Task brief
Line by line, retype the material below exactly, from its first line up to and including the one holding "thumb tip: (337, 796)".
[Opening Records for the exercise section]
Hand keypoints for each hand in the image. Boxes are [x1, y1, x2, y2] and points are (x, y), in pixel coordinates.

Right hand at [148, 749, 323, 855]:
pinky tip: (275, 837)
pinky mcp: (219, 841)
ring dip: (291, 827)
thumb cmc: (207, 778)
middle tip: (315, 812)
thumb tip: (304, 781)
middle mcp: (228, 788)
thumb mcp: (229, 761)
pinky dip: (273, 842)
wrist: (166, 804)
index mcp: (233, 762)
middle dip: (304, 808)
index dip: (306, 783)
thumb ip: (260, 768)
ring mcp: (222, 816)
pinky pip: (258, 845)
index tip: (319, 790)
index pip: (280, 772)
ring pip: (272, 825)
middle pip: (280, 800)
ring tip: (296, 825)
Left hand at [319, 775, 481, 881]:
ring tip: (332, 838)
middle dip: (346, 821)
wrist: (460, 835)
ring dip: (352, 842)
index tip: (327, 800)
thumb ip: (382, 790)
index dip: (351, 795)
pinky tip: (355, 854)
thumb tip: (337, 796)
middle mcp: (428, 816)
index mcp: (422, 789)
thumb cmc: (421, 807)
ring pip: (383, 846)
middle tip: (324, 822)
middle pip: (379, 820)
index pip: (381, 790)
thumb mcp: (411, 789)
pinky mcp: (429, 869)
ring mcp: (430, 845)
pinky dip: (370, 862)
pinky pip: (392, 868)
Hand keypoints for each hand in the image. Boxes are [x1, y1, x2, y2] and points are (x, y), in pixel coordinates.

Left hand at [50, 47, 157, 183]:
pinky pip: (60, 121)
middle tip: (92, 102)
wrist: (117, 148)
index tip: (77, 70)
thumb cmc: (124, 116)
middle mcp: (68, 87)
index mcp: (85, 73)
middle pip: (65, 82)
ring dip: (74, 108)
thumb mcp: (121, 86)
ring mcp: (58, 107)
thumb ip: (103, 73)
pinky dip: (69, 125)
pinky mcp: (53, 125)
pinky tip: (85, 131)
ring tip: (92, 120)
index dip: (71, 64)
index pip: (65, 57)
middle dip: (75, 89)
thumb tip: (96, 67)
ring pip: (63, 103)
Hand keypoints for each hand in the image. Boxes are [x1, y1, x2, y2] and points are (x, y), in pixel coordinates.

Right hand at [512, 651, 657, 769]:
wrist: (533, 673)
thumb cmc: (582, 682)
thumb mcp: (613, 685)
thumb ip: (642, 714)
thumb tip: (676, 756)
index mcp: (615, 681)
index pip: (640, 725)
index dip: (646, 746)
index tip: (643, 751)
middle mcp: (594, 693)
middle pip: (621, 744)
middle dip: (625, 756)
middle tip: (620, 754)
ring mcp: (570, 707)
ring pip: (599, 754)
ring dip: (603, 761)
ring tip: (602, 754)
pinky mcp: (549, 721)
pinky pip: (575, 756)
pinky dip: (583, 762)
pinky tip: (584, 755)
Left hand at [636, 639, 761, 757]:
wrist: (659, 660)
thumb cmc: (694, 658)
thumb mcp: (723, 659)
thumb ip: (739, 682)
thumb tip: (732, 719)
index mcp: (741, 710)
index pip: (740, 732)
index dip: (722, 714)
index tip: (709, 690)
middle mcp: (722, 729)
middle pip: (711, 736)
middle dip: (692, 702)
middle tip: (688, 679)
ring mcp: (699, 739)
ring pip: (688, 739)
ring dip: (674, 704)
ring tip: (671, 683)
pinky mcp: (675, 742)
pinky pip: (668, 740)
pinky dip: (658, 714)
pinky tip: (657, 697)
[Closing Records for the exercise section]
Task result
Hand keypoints for each hand in the image. Boxes are [x1, y1, x2, y2] and points are (x, y), in pixel coordinates.

Right hand at [148, 749, 323, 855]:
pinky tip: (275, 837)
pinky mcp: (219, 841)
ring dip: (291, 827)
thumb cmc: (207, 778)
middle tip: (315, 812)
thumb tip: (304, 781)
middle mcp: (228, 788)
thumb mcp: (229, 761)
pinky dip: (273, 842)
wrist: (166, 804)
index mcp: (233, 762)
middle dip: (304, 808)
index dip: (306, 783)
thumb ip: (260, 768)
ring mcp: (222, 816)
pinky pip: (258, 845)
index tip: (319, 790)
index pip: (280, 772)
ring pip: (272, 825)
middle pip: (280, 800)
ring tip: (296, 825)
Left hand at [319, 775, 481, 881]:
ring tip: (332, 838)
middle dip: (346, 821)
wrist: (460, 835)
ring dip: (352, 842)
index tip: (327, 800)
thumb ip: (382, 790)
index dip: (351, 795)
pinky tip: (355, 854)
thumb tip: (337, 796)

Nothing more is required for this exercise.